HPS will cause more stretch than MH or any light in the area of 6500K.  However you can use them if you do not have any source of blue light.  I will be trying vegging with a few red tubes (3000K) in with the blue (6500K).  I picked up a 2' 12 tube T5 for a great price and had them lamp it with 8 blue tubes and 4 red tubes.


----------



## mrcane (Dec 20, 2014)

What about running a dimmable Ballast and running MH for Veg. or do you prefer the t5s


----------



## Locked (Dec 20, 2014)

HPS will work, not as well as HO T5's which IMO are best for vegging. I think most of us who have used HPS, MH  and HO T5's will give the nod to HO T5's as working the best.


----------



## 000StankDank000 (Dec 20, 2014)

My buddy who grows for the CC around hear swears by using HPS for the whole grow. I can see an improvement from going MH in VEG over HPS. I believe MH in VEG and HPS in Flower or mix both not just one all the time.


----------



## mrcane (Dec 20, 2014)

Just thinking that I might try to go with one good light set up.


----------



## pcduck (Dec 20, 2014)

I prefer t-5's for veg  but a mh also works great.


----------



## blowinthatloud (Dec 20, 2014)

I also like MH for veg.


----------



## Rosebud (Dec 20, 2014)

I switched from MH to T5's and never looked back. I love no ballast and no noise. AND less stretching of the plant.


----------



## 000StankDank000 (Dec 21, 2014)

You use T5 your whole grow Rose bud?


----------



## Dman1234 (Dec 21, 2014)

No she uses T5's to veg only I believe, they are great and in my opinion ideal for veg for many reasons,  but thats not too say MH and even HPS wont veg a plant nicely, HPS would just be the worst of the three.

Dont waste your money on an expensive bulb, buy cheap bulbs and chage them more often, spend your money on a digital ballast so you have both, MH and HPS,  jmo


----------



## 000StankDank000 (Dec 21, 2014)

That's what I have is MH / HPS and digital ballast .

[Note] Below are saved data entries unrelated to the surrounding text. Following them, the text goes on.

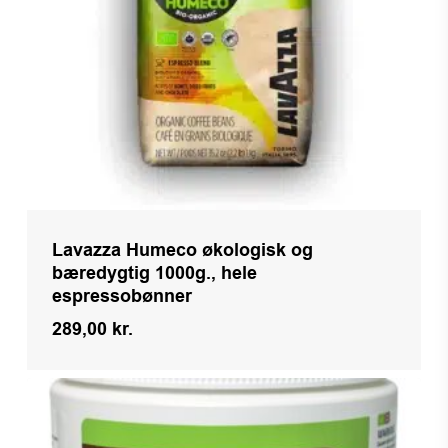
Lavazza Humeco økologisk og
bæredygtig 1000g., hele
espressobønner
289,00
kr.
Kr.
289,00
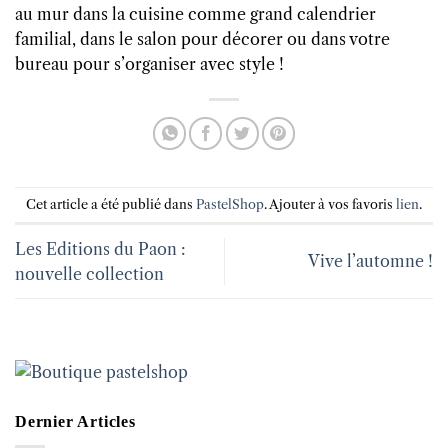
au mur dans la cuisine comme grand calendrier
familial, dans le salon pour décorer ou dans votre
bureau pour s’organiser avec style !
Cet article a été publié dans
PastelShop
. Ajouter à vos favoris
lien
.
Les Editions du Paon :
Vive l’automne !
nouvelle collection
Dernier Articles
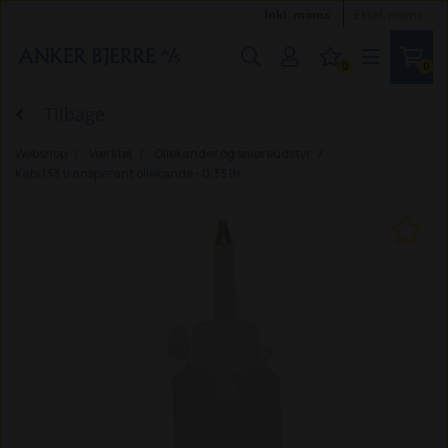
Inkl. moms
Ekskl. moms
0
0
Tilbage
Webshop
Værktøj
Oliekander og smøreudstyr
Kabi 133 transperant oliekande - 0,33 ltr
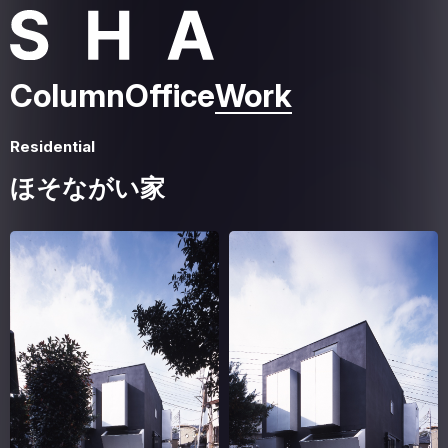
Column
Office
Work
Residential
ほそながい家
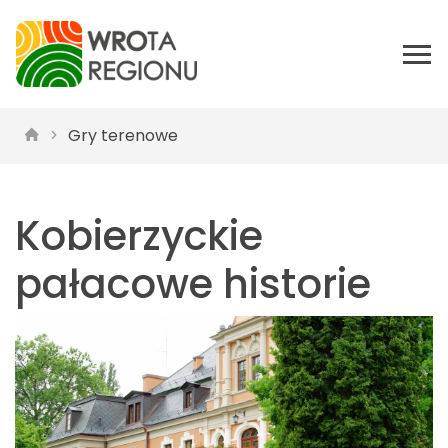
Gry terenowe
Kobierzyckie
pałacowe historie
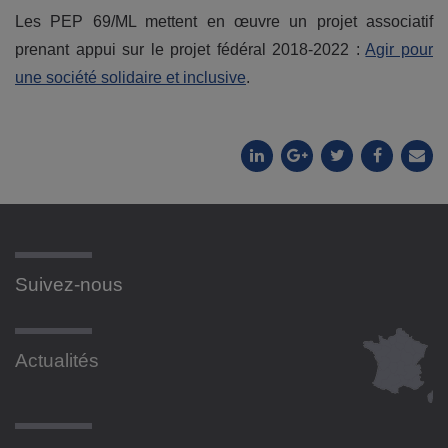
Les PEP 69/ML mettent en œuvre un projet associatif
prenant appui sur le projet fédéral 2018-2022 :
Agir pour
une société solidaire et inclusive
.
Suivez-nous
Actualités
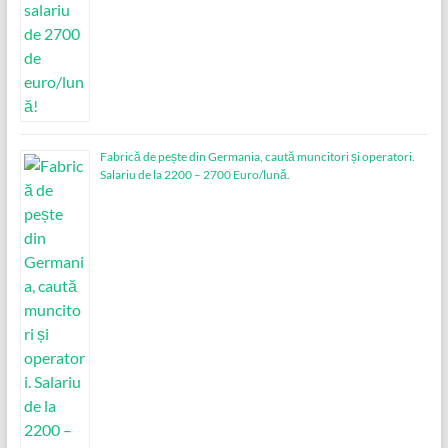
Fabrică de pește din Germania, caută muncitori și operatori.
Salariu de la 2200 – 2700 Euro/lună.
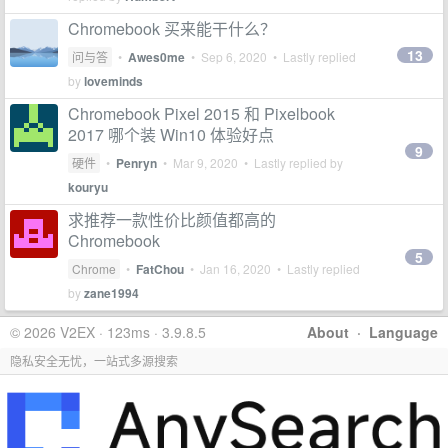
Chromebook 买来能干什么？
13
问与答
•
Awes0me
•
Sep 6, 2020
• Lastly replied
by
loveminds
Chromebook Pixel 2015 和 Pixelbook
2017 哪个装 Win10 体验好点
9
硬件
•
Penryn
•
Mar 9, 2020
• Lastly replied by
kouryu
求推荐一款性价比颜值都高的
Chromebook
5
Chrome
•
FatChou
•
Jan 16, 2020
• Lastly replied
by
zane1994
© 2026 V2EX · 123ms · 3.9.8.5
About
·
Language
隐私安全无忧，一站式多源搜索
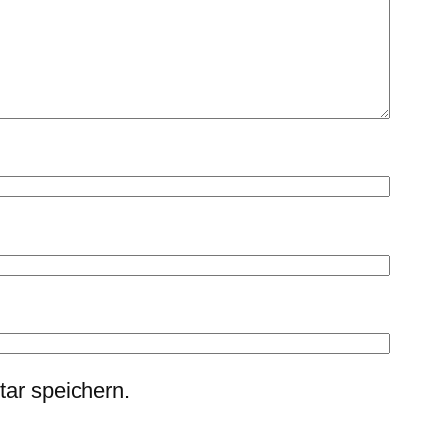
ar speichern.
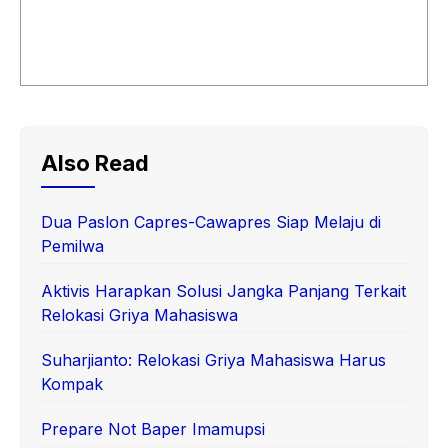
Also Read
Dua Paslon Capres-Cawapres Siap Melaju di
Pemilwa
Aktivis Harapkan Solusi Jangka Panjang Terkait
Relokasi Griya Mahasiswa
Suharjianto: Relokasi Griya Mahasiswa Harus
Kompak
Prepare Not Baper Imamupsi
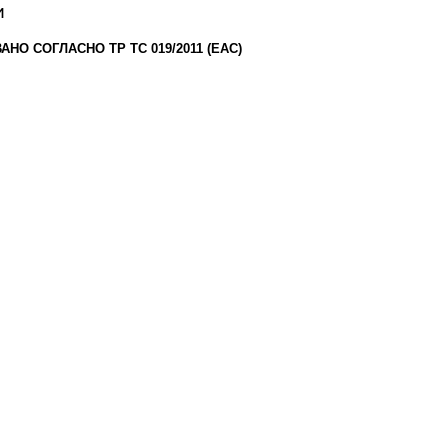
и
НО СОГЛАСНО ТР ТС 019/2011 (ЕАС)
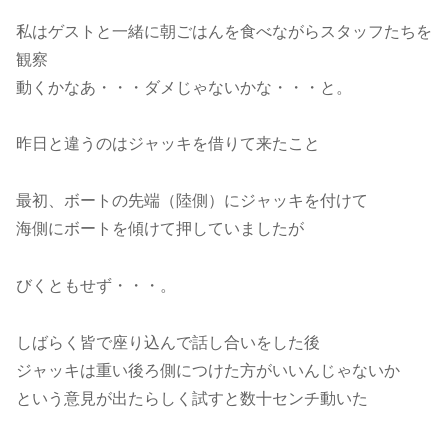
私はゲストと一緒に朝ごはんを食べながらスタッフたちを
観察
動くかなあ・・・ダメじゃないかな・・・と。
昨日と違うのはジャッキを借りて来たこと
最初、ボートの先端（陸側）にジャッキを付けて
海側にボートを傾けて押していましたが
びくともせず・・・。
しばらく皆で座り込んで話し合いをした後
ジャッキは重い後ろ側につけた方がいいんじゃないか
という意見が出たらしく試すと数十センチ動いた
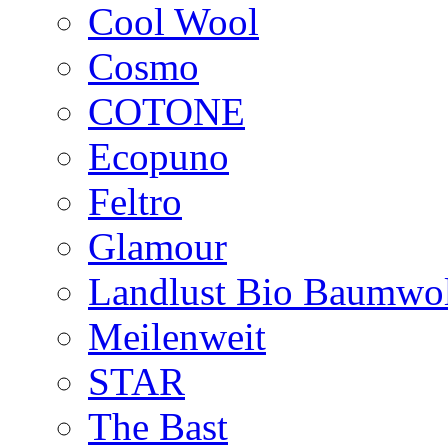
Cool Wool
Cosmo
COTONE
Ecopuno
Feltro
Glamour
Landlust Bio Baumwol
Meilenweit
STAR
The Bast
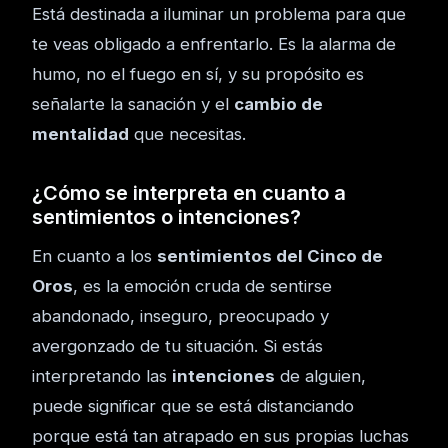
Está destinada a iluminar un problema para que
te veas obligado a enfrentarlo. Es la alarma de
humo, no el fuego en sí, y su propósito es
señalarte la sanación y el
cambio de
mentalidad
que necesitas.
¿Cómo se interpreta en cuanto a
sentimientos o intenciones?
En cuanto a los
sentimientos del Cinco de
Oros
, es la emoción cruda de sentirse
abandonado, inseguro, preocupado y
avergonzado de tu situación. Si estás
interpretando las
intenciones
de alguien,
puede significar que se está distanciando
porque está tan atrapado en sus propias luchas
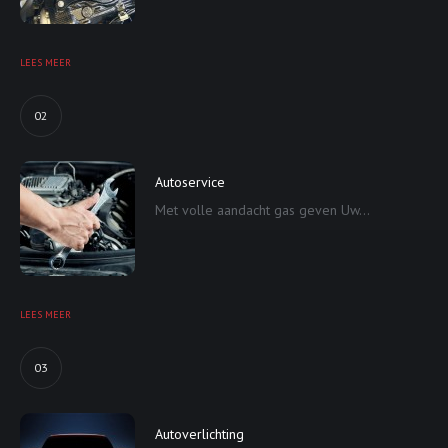
LEES MEER
02
Autoservice
Met volle aandacht gas geven Uw...
LEES MEER
03
Autoverlichting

If she uses HPS in flower then she uses a ballast etc. That's why I asked if she uses T5 the whole grow but probaly uses T5 then LED


----------



## gopot (Dec 21, 2014)

ive never even tried to use hps for veg but I can only imagine the stretching that takes place. I think id rather use ordinary flos rather than hps


----------



## Hackerman (Dec 21, 2014)

There were times over the years, when bulbs and grow supplies were hard to come by, when I used MH all the way through and times when I used HPS all the way through.

Never really compared but I can't say I noticed much difference either way. Certainly a difference, just not that much.

I just changed over my 3'x5' veg tent from a 400w MH to an 8 bulb T-5 and I would say the plants are vegging MUCH better under the T-5 than they did the 400w HID MH. It's a different strain so it's not fair to compare but, the main reason I switched was because the coverage of the HID hood in an odd sized (oblong) tent like this was just terrible. The new T-5 goes almost edge to edge and tip to tip of the tent. Really really nice coverage compared to the HID hood. And, the plants look great.

So, I have a 400w HID on the shelf for backup.

Question.... do the T5 bulbs produce more light in the center of the tubes than they do the ends?

Thanks


----------